Trabzon'dan geçen İpek Yolu'nun bir kolu olan tarihi Bayburt kervan yolu güzergahında yıllardır ayakta duran han, halk arasında "Eyüp'ün Hanı" olarak biliniyor.
Geçmişte yolcuların ve hayvanlarının her türlü ihtiyacını karşılamalarına yönelik hizmet veren han, günümüzde dinlenme tesisi olarak kullanılıyor.
İçerisindeki tarihi çeşmesi, kemer şeklindeki taştan yapılmış ocağı ve odun ateşinde demlenen çayıyla misafirlerine kapılarını açan han, yöre halkının yanı sıra güzergahı kullanan yolculardan ilgi görüyor.
Bölgede 1000 rakımlı zirvedeki han, ziyaretçilerine çaylarını yudumlarken Trabzon ve Rize'nin eşsiz manzaralarını görme imkanı sunuyor.
"Bu hanın ismini duyan, bölgede yaşayıp görmeyen yoktur"
Misafirler için yılın dört mevsimi kapıları açık olan hanın 55 yıllık işletmecilerinden Mustafa Keskin, tarihi hanın yıllardır ayakta durduğunu söyledi.
Hanın eskiden çok kalabalık günler geçirdiğini anlatan Keskin, "İnsanlar buraya atlarıyla ya da yürüyerek geliyordu.

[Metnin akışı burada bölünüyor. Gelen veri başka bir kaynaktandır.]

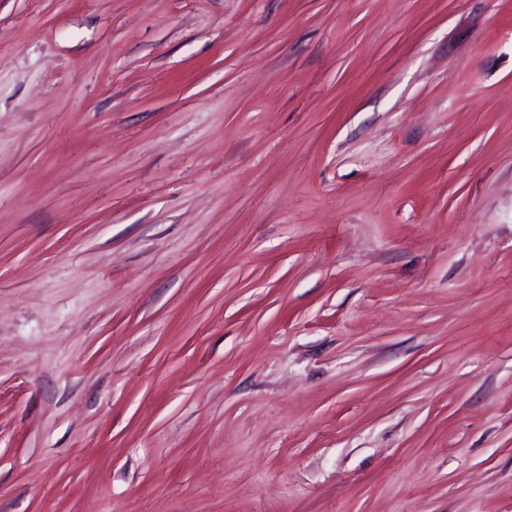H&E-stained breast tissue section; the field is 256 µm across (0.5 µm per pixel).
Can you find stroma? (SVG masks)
Wrapping results in <instances>:
<instances>
[{"label":"stroma","instance_id":"stroma-1","mask_svg":"<svg viewBox=\"0 0 512 512\" xmlns=\"http://www.w3.org/2000/svg\"><path fill=\"white\" fill-rule=\"evenodd\" d=\"M0 512H512V0H0Z\"/></svg>","mask_w":512,"mask_h":512}]
</instances>
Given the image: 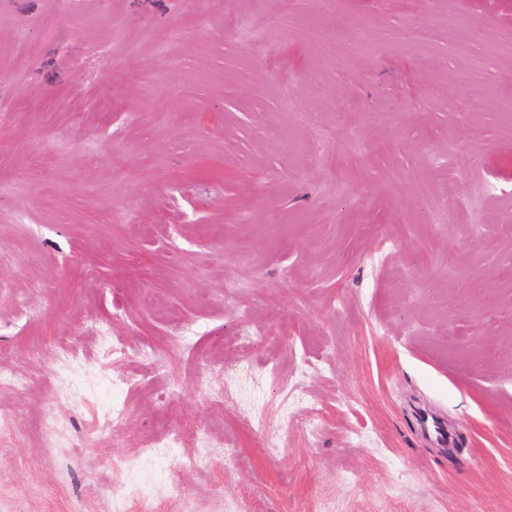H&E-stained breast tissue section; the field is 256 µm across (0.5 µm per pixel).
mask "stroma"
Instances as JSON below:
<instances>
[{"instance_id":"1","label":"stroma","mask_w":512,"mask_h":512,"mask_svg":"<svg viewBox=\"0 0 512 512\" xmlns=\"http://www.w3.org/2000/svg\"><path fill=\"white\" fill-rule=\"evenodd\" d=\"M510 37L512 0H0V512H512Z\"/></svg>"}]
</instances>
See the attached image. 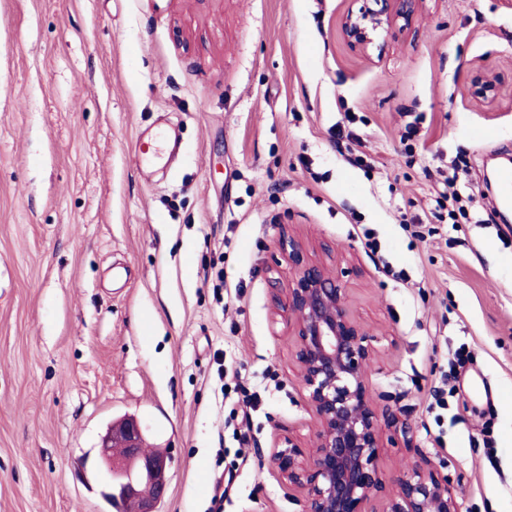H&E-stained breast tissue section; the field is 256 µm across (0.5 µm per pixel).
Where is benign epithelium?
<instances>
[{"mask_svg": "<svg viewBox=\"0 0 512 512\" xmlns=\"http://www.w3.org/2000/svg\"><path fill=\"white\" fill-rule=\"evenodd\" d=\"M347 12L344 39L366 52L392 26L410 23L422 0H373ZM499 78L480 70L472 95L482 101L497 96ZM294 279L288 288V316L296 336L300 378L317 429L308 450L291 437L272 450L270 463L285 486L302 493L303 512H366L371 500L386 494L384 512H461L460 503L440 466L424 459L412 473L396 480L391 491L379 466L381 413L369 392L365 368L370 360L369 331L349 312L340 280L326 264L304 256L303 246L288 240ZM106 494L117 502L129 498L138 512H158L166 495L169 459L144 448L134 418L114 422L98 448Z\"/></svg>", "mask_w": 512, "mask_h": 512, "instance_id": "benign-epithelium-1", "label": "benign epithelium"}]
</instances>
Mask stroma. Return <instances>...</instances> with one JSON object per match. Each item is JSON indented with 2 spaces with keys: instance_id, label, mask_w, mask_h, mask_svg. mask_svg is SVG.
I'll list each match as a JSON object with an SVG mask.
<instances>
[{
  "instance_id": "stroma-1",
  "label": "stroma",
  "mask_w": 512,
  "mask_h": 512,
  "mask_svg": "<svg viewBox=\"0 0 512 512\" xmlns=\"http://www.w3.org/2000/svg\"><path fill=\"white\" fill-rule=\"evenodd\" d=\"M351 6L0 0V512H114L95 450L125 416L170 459L158 512H208L227 469L224 512H303L268 460L316 426L290 238L339 276L374 399L413 429L382 425L387 477L441 460L462 512H512V205L494 180L512 10L423 0L362 53L341 33ZM479 68L502 77L493 101L469 93ZM349 114L363 142L337 138ZM164 124L167 174L134 151ZM452 182L471 197L459 224L437 205ZM235 383L261 397L244 446Z\"/></svg>"
}]
</instances>
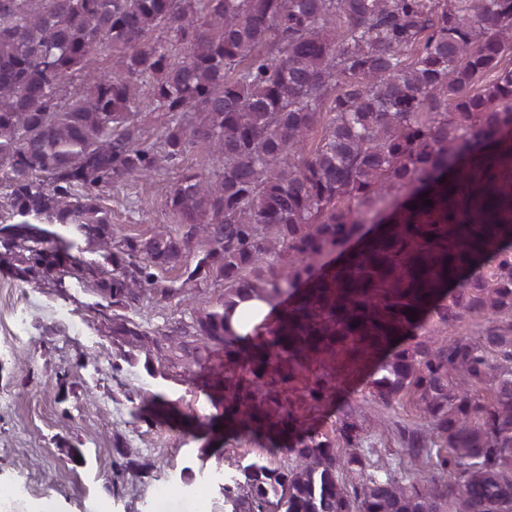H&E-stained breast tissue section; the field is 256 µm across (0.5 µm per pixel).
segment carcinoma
I'll return each mask as SVG.
<instances>
[{"mask_svg": "<svg viewBox=\"0 0 512 512\" xmlns=\"http://www.w3.org/2000/svg\"><path fill=\"white\" fill-rule=\"evenodd\" d=\"M101 48L112 72L85 70ZM508 50L512 0H0V245L27 254L35 279L65 265L84 281L93 270L70 254L82 240L112 263L101 290L127 307L151 287L161 303L222 286L186 320L148 331L121 317L112 332L224 351L211 387L225 426L269 443L216 485L229 512H512ZM141 98L164 118L157 143L143 140ZM194 147L213 166L166 192L178 229L114 228L96 190L178 168ZM393 208L383 234L364 231ZM358 237L348 260L322 262ZM190 257L179 287L158 286L153 270ZM285 295L271 339L240 343L238 305ZM475 317L481 330L448 335ZM340 352L373 361L385 409L415 397L422 423L402 447L435 461L428 475L339 455L265 390ZM172 411L157 394L138 414Z\"/></svg>", "mask_w": 512, "mask_h": 512, "instance_id": "1", "label": "carcinoma"}]
</instances>
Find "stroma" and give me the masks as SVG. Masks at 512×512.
Returning <instances> with one entry per match:
<instances>
[{
	"label": "stroma",
	"mask_w": 512,
	"mask_h": 512,
	"mask_svg": "<svg viewBox=\"0 0 512 512\" xmlns=\"http://www.w3.org/2000/svg\"><path fill=\"white\" fill-rule=\"evenodd\" d=\"M182 168L160 173L154 183H112L100 202L123 234L149 237L155 226L172 224L162 198ZM21 262L0 261V485L27 486L12 496L10 512H29L56 499L60 512H220L222 502L207 478L231 471L235 461L264 451L246 432L214 429L224 411L202 381H189V351L161 355L154 348L112 333L117 316L98 287L89 288L58 271L51 281L20 277ZM366 362L345 355L301 369L286 386L287 408L304 428L329 438L339 455L348 447L343 420L361 423V444L382 457L404 459L399 428L419 423L412 395L391 417L396 430L379 435L372 422L382 411L371 394ZM325 383L323 400L310 391ZM160 394L182 415L196 419L194 434L135 418L149 396ZM149 469H139V462ZM170 493H160L162 485Z\"/></svg>",
	"instance_id": "1"
}]
</instances>
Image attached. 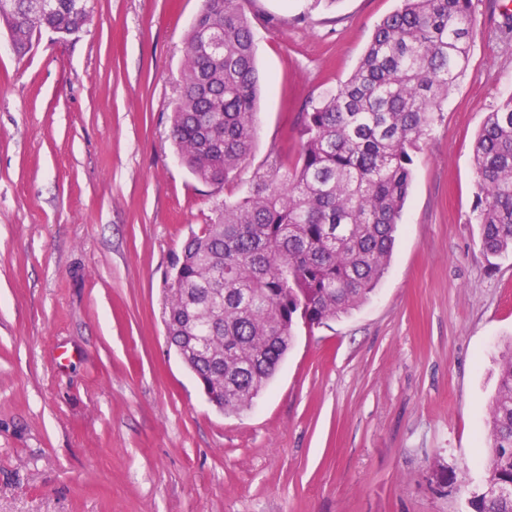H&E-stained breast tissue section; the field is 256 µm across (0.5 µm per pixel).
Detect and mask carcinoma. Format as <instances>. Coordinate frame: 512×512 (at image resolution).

Burada da mecburi dinlenmek amaçlı kalıyordu. Şimdi yol geçince, arabalar kullanılmaya başlayınca hanların da eski değeri kalmadı." ifadesini kullandı.
Keskin, rahmetli babası Hurşit Keskin'in de 55 yıl hanı ayakta tutmak için hizmet verdiğini anlatarak, "Babam özverili ve sabırlı şekilde burayı yürütmeye çalıştı. Burası da bugüne kadar o sayede ayakta kaldı." diye konuştu.
Tarihi hanın günümüzde de ilgi gördüğünü vurgulayan Keskin, "Bu hanın ismini duyan, bölgede yaşayıp görmeyen yoktur. Çocuk da olsa merak edip geliyorlar. 200 senedir ayakta kaldığı için merak ediliyor. Bayağı bir ilgi çekiyor. İsmini duyan mutlaka geliyor." dedi.
"Çayımızı eski bakır kazanda odun ateşiyle yapıyoruz"
Keskin, tarihi handa gelen misafirlere odun ateşinde çay ikram ettiklerini belirterek, sözlerini şöyle sürdürdü:
"Çayımız bölgenin en değerli çaylarından. Çayımızı eski bakır kazanda odun ateşiyle yapıyoruz. Eski odun ocağımız da var. Onu yakıyoruz. Manzaramız zaten güzel. Bir taraftan Rize, bir taraftan Trabzon'un çoğu yerini görebiliyoruz. 1000 rakımdayız."
İnsanların ilgisinin kendilerini mutlu ettiğini dile getiren Keskin, "İnsanlar burayı koruduğumuz, yaşattığımız için bize çok güzel gözle bakıyor. Biz de alıştık. Çok hoşumuza gidiyor. İşimizi zevkle yapıyoruz. Buralara ulaşım olduğu sürece, yaz kış demeden hanımızı açık tutuyor, ocağımızı tüttürüyoruz." dedi.
"Tarihi özellikleri hiç bozulmadı, eskiden nasılsa şimdi de öyle"
Hanı geçmişte de kullanan misafirlerden 63 yaşındaki Bayram Turan da devamlı hana gelip çay içtiğini söyledi.
Hanın mazisinin çok eskilere dayandığını kaydeden Turan, "1979'larda burada 60 at saymıştım. Tarihi çok eskidir. Yaylaya insanlar hep buradan giderdi. O zaman araba yolu yoktu. Atlarla arkamızda yükleri taşırdık. Of'tan arkamızdaki yüklerle gelir, burada akşam yatardık. Sabahtan da yola devam ederdik. O zaman şartlar çok zordu." ifadesini kullandı.
Turan, hanın ayakta kalmasının sevindirici olduğunu belirterek, "Şu anda burası dinlenme amaçlı hizmet veriyor. Günümüzde hala korunuyor. Tarihi özellikleri hiç bozulmadı, eskiden nasılsa şimdi de öyle." diye konuştu.
Rahmi Turan ise hanın tarihi dokusunun günümüzde de korunmasının sevindirici olduğunu ifade ederek, yoldan geçerken dinlenme amacıyla sürekli hanı ziyaret ettiğini söyledi.